A shaky sigh came over comm. “Next time let’s try not dropping a ship on me, huh?”
“Just don’t move. I’m hanging from a waldo by my fingertips.”
I sat back against the chair, my shirt compressing squishily against the backrest, and took a slow, deep, breath, forcing my chest to expand and let the air back in. We’d made it! Then the console chimed.
The stabilizers' status light was flickering amber, moments away from turning red. “Brown? Pull yourself up now.”
Silence. “Brown? I’m rotating the ship now!”
A grunt came over the comm. “You try pulling yourself up one-handed. Good thing I’ve lost weight eating your cooking.” Another grunt. “Okay, Don. Get us out of here. Real gentle, please.”
I let the stick center itself, and the second camera revived enough to provide a ghost image of the slope, the stabilizers' light grudgingly returning to amber. Shaking, I brought the bug around and coaxed it back upslope, seeking level ground. By the time we made it, I was too frazzled to set the ship down. I released the stick so the bug would hover, and fell back into my chair, shaking harder, and let the tremors run their course.
“Uh, Don?” Brown's calm voice came over the comm.
I nodded my head, forgetting she wasn’t on visual. I cleared my throat. “Yeah, Brown?”
“You plannin’ on putting me down anytime soon?”
I laughed. “After what you just put me through? You can go hang!” I wrinkled my nose as I caught a whiff of myself. "Besides, I think my deodorant's on the fritz. You might not be in any hurry to get back here.”
“Never mind you. After that ride, the inside of this suit's going to give you a run for your money.”
"Always have to win, don't you?"
“Comes naturally. Meantime, just put me down. Can't keep hanging here forever, Don.”
There was pain in her voice I hadn’t noticed before. Maybe she wasn’t as okay as she’d been pretending. I brought the ship down, careful not to pin her beneath it. “Never mind. You down safely?”

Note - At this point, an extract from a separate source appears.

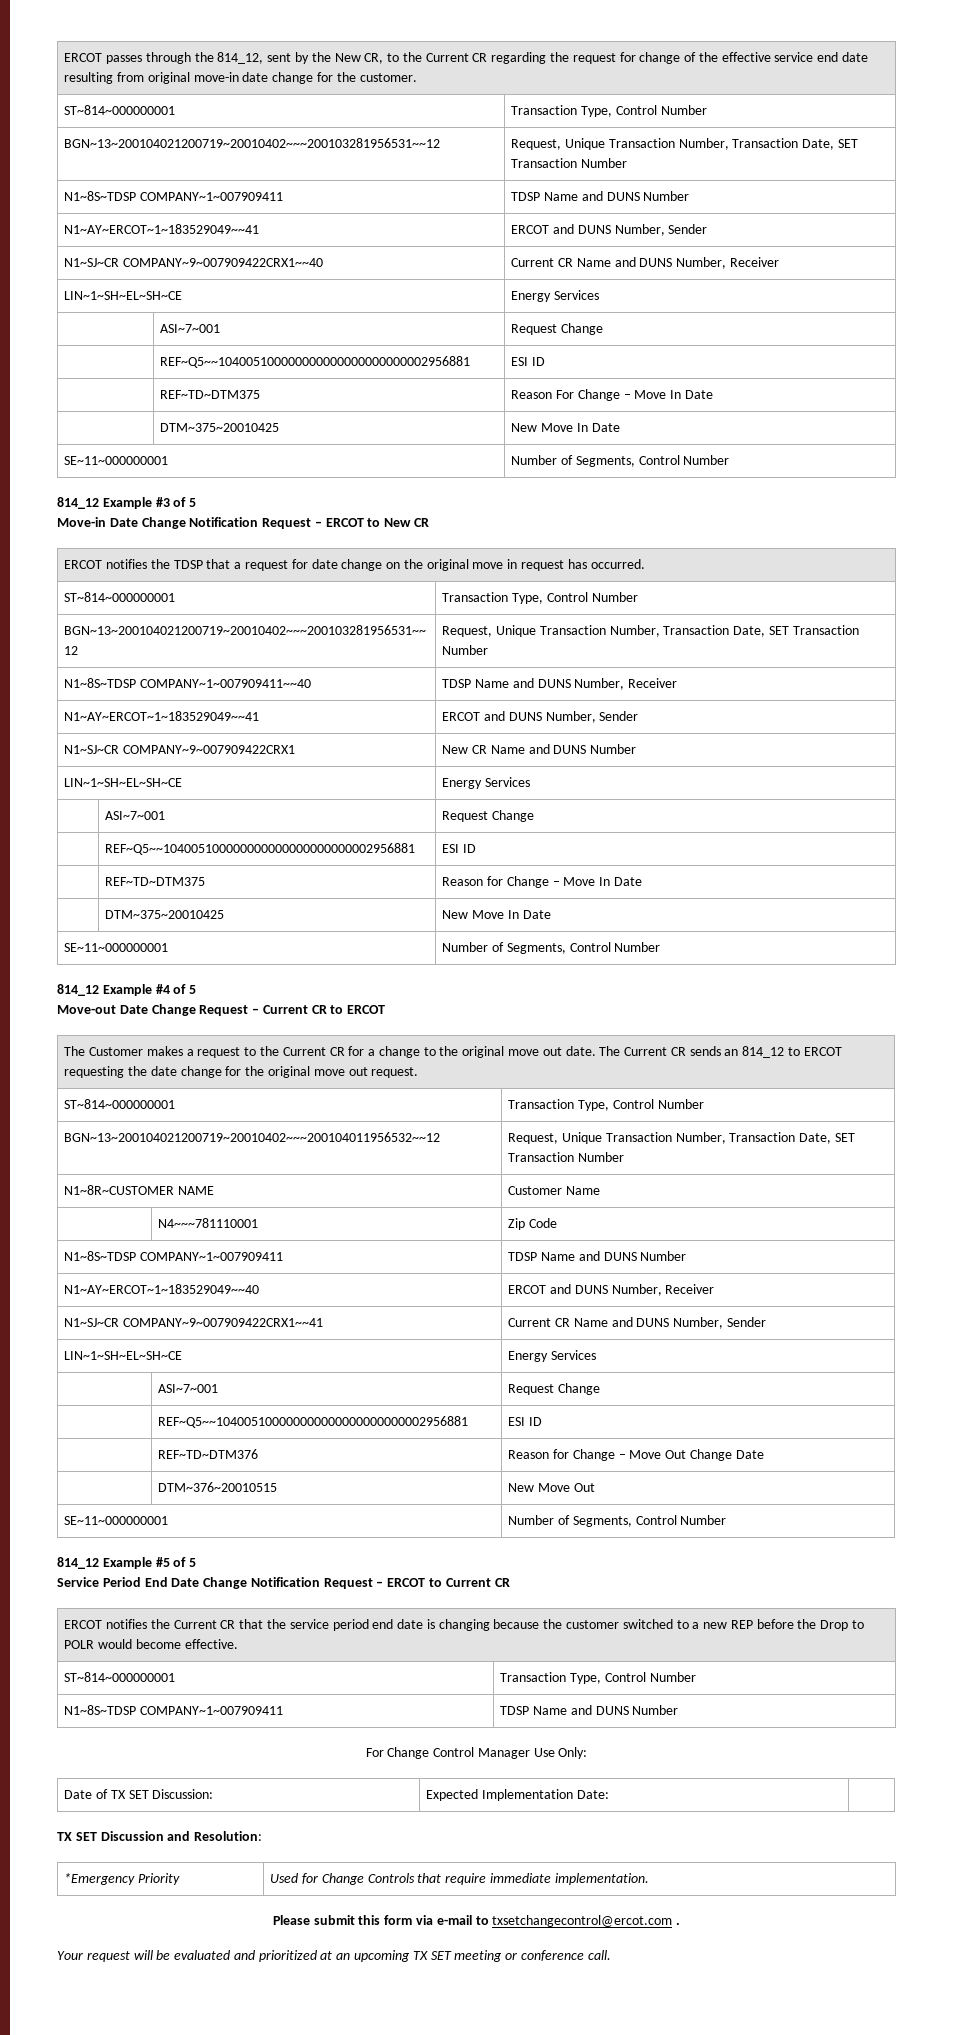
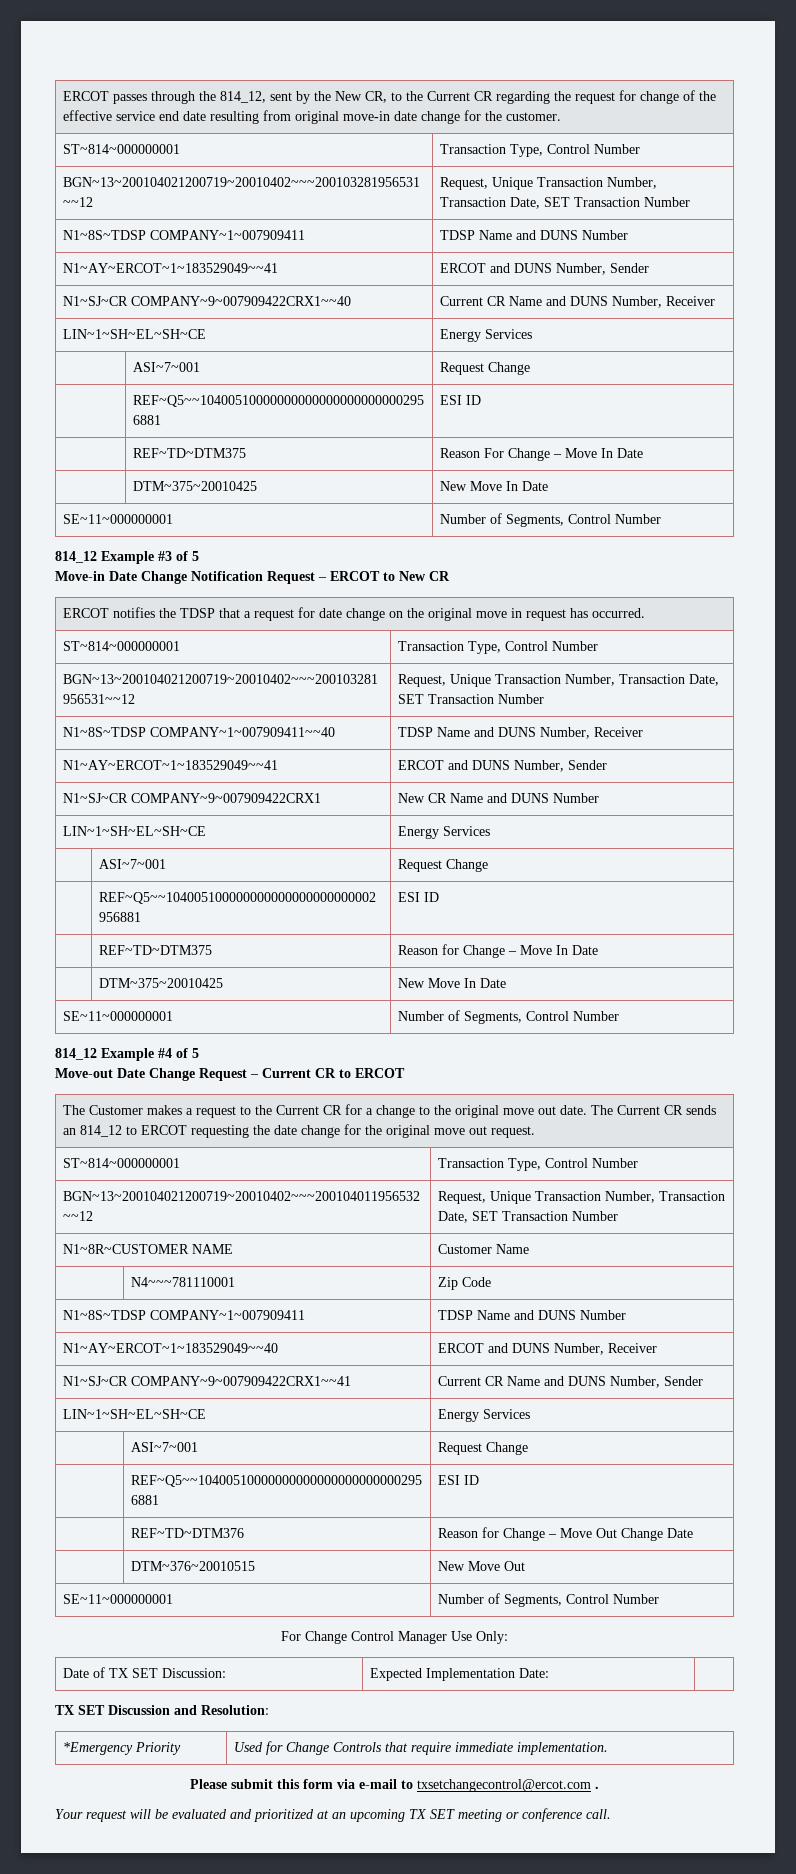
[57,1557,197,1569] [57,1577,510,1589] [64,1619,865,1631] [64,1639,238,1649] [64,1672,176,1682] [500,1672,696,1684] [64,1705,284,1715] [500,1705,679,1715] // 814_12 Example #5 of 5 // Service Period End Date Change Notification Request – ERCOT to Current CR // ERCOT notifies the Current CR that the service period end date is changing because the customer switched to a new REP before the Drop to POLR would become effective. // ST~814~000000001 | Transaction Type, Control Number // N1~8S~TDSP COMPANY~1~007909411 | TDSP Name and DUNS Number -> (660, 1599) none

A pause. “Yeah. You’re going to have to set my arm when I get back, maybe even cut this damn suit off me, but I’m okay.” She paused and drew a shaky breath. “Don?”
“It’s your turn to fix the antenna.”
"Demob" is short for demobilization, which is the term for when the war's over and it's time to stand down the troops and send them back home. Sine qua non (that without which something cannot be) is a tortured pun that only works in print; the Latin pronunciation (see-nuh or sih-nuh) and the mathematical pronunciation (sign) aren't close enough to make it work orally. A clevis is a U-shaped fastener attached to another part by a pin or bolt that closes off the gap between the two arms of the U. A "monopole" is a theoretical particle composed of only a north or south pole, unlike the familiar magnet, which has both; because like poles of a magnet (i.e., both north or both south) repel each other, like monopoles would too. A "klick" is slang for a kilometre (about 0.6 miles), so 100 km/hour is about 60 mph. "Waldoes" are remote manipulators, often the form of robotic arms and hands. "Gyros" are short for gyroscopic stabilizers, which use the inertia of a spinning object to resist changes in orientation.
This story was inspired by Robert Frost's poem "Brown's Descent, or the Willy-Nilly Slide", nominally based on a true tale.